Todos os anos, desde 1990, as janelas no Palácio Avenida, um edifício histórico do centro de Curitiba, abrem-se para que crianças carentes tenham seus momentos de estrela: após meses de ensaio, elas entoam canções tradicionais de Natal para moradores e turistas que assistem ao espetáculo do calçadão da Rua 15 de Novembro. Data já estabelecida no calendário de festas da cidade, o Natal do Palácio Avenida vem se mostrando mais longevo do que seus patrocinadores.

A ideia de celebrar o espírito de Natal surgiu dentro do departamento de marketing do Bamerindus, que no início dos anos 1990 era o terceiro maior banco privado do País, atrás apenas do Bradesco e do Itaú. Em 1997, no entanto, o banco foi vitimado por problemas financeiros e teve de ser incluído no Proer, programa de “salvamento” de bancos do governo Fernando Henrique Cardoso. Naquele mesmo ano, parte dos ativos do Bamerindus foi comprada pelo inglês HSBC.

A mentalidade “mãos de tesoura” da instituição, em um primeiro momento, prevaleceu. A ordem dos ingleses foi cortar o gasto com o evento. Os executivos “herdados” do Bamerindus, no entanto, convenceram os novos chefes de que eliminar a festa de Natal seria uma “tiro no pé” em termos de relações públicas. O espírito natalino prevaleceu, apesar de não sair barato. Contando as despesas do Instituto HSBC e a produção do show em si, os gastos chegaram a bater R$ 4 milhões por ano. O Natal no Palácio Avenida – inicialmente denominado Natal de Luz – virou uma das principais apostas de marketing do banco.

Neste ano, depois de uma série de resultados negativos no Brasil, foi a vez de o HSBC sair de cena, vendendo suas operações para o Bradesco. Mais uma vez, pairou a dúvida: será que os pequenos cantores sobreviveriam à “morte” de mais um patrocinador? Segundo o diretor de marketing do Bradesco, Márcio Parizotto, a possibilidade de eliminar o evento sequer foi aventada. “A intenção, desde o primeiro momento, foi assumi-lo.”

Embora o Bradesco não revele o quanto vai gastar com os concertos de Natal, que se estenderão por todo o mês de dezembro, Parizotto garante que todos os compromissos do HSBC – incluindo o trabalho feito pelo instituto com as crianças cantoras no restante do ano, que inclui um programa educacional – serão mantidos pela instituição.

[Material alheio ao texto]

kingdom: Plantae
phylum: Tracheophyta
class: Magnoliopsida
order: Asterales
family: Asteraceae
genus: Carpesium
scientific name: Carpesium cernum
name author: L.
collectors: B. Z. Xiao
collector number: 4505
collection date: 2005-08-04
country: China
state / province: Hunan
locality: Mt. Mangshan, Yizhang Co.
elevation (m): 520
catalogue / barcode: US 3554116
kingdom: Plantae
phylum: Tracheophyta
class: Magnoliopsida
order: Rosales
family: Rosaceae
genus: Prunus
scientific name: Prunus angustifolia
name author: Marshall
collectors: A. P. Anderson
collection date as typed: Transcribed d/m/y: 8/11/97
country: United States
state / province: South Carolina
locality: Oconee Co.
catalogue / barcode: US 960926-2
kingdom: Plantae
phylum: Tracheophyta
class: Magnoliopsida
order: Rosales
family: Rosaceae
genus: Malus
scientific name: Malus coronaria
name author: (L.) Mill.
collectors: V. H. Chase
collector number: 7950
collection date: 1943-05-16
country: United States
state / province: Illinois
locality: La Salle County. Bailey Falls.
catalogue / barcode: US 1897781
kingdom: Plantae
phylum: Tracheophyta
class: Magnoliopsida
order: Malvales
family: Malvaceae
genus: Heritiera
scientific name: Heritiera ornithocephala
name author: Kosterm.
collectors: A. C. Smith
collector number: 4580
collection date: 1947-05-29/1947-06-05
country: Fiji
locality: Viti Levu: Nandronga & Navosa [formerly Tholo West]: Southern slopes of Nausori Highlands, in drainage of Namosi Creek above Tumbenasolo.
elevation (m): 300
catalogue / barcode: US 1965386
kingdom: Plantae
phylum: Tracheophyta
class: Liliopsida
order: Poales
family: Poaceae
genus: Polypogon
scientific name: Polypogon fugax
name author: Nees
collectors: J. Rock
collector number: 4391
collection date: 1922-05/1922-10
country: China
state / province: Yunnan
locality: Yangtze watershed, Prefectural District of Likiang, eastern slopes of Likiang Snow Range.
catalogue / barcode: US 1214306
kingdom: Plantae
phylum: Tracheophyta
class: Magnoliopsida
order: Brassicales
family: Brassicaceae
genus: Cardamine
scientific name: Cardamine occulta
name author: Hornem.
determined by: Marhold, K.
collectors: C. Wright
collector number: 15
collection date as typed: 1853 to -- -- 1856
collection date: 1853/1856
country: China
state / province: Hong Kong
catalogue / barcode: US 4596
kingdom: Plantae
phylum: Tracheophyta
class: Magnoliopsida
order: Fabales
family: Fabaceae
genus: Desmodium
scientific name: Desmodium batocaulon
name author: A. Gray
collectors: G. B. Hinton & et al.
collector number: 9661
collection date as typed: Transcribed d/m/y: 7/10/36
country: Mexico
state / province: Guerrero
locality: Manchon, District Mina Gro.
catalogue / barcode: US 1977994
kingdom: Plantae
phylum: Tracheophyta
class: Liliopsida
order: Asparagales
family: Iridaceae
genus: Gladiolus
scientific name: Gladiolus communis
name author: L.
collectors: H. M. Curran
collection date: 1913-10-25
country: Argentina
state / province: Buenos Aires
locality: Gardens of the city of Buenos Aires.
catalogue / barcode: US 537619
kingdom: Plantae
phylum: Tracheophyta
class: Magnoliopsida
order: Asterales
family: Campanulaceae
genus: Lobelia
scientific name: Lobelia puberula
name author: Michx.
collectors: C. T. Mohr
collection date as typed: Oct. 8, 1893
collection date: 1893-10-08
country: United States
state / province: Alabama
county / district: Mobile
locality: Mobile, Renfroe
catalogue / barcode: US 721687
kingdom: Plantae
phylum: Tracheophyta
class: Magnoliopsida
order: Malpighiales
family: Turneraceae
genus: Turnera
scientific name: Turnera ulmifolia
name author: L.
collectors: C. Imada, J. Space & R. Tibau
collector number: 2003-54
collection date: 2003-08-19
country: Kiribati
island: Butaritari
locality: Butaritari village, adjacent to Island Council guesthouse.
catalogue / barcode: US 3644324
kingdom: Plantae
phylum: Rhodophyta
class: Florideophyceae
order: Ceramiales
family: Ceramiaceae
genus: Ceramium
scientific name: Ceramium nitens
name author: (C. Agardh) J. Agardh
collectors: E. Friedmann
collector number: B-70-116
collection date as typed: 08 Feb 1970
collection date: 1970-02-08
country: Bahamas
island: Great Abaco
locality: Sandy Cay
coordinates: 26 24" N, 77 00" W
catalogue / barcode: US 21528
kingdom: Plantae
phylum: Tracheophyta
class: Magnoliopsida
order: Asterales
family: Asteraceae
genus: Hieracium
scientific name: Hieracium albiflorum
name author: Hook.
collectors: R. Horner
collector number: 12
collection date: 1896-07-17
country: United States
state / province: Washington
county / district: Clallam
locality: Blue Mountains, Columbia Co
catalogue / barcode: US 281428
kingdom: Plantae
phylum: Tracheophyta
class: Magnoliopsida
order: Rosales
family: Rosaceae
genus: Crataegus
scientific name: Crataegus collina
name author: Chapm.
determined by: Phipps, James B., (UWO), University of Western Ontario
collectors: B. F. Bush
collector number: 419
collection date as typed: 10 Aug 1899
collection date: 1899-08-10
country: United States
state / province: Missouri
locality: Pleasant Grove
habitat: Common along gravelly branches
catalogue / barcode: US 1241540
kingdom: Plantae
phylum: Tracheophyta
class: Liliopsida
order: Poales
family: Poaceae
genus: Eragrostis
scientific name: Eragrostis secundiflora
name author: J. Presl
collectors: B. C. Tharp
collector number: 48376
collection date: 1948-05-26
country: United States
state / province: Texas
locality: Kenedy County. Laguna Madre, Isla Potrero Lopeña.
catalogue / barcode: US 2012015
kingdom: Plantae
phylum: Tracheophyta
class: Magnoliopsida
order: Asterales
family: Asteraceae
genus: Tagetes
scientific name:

Nesta estreia à frente do Natal do Palácio Avenida, o banco está tentando fazer bonito. Em Curitiba, parte das agências do banco será decorada no estilo natalino – serão 50 unidades temáticas, localizadas em um raio de 5 km do centro da cidade. A ideia é deixar claro que, mais uma vez, o espírito natalino prevalecerá.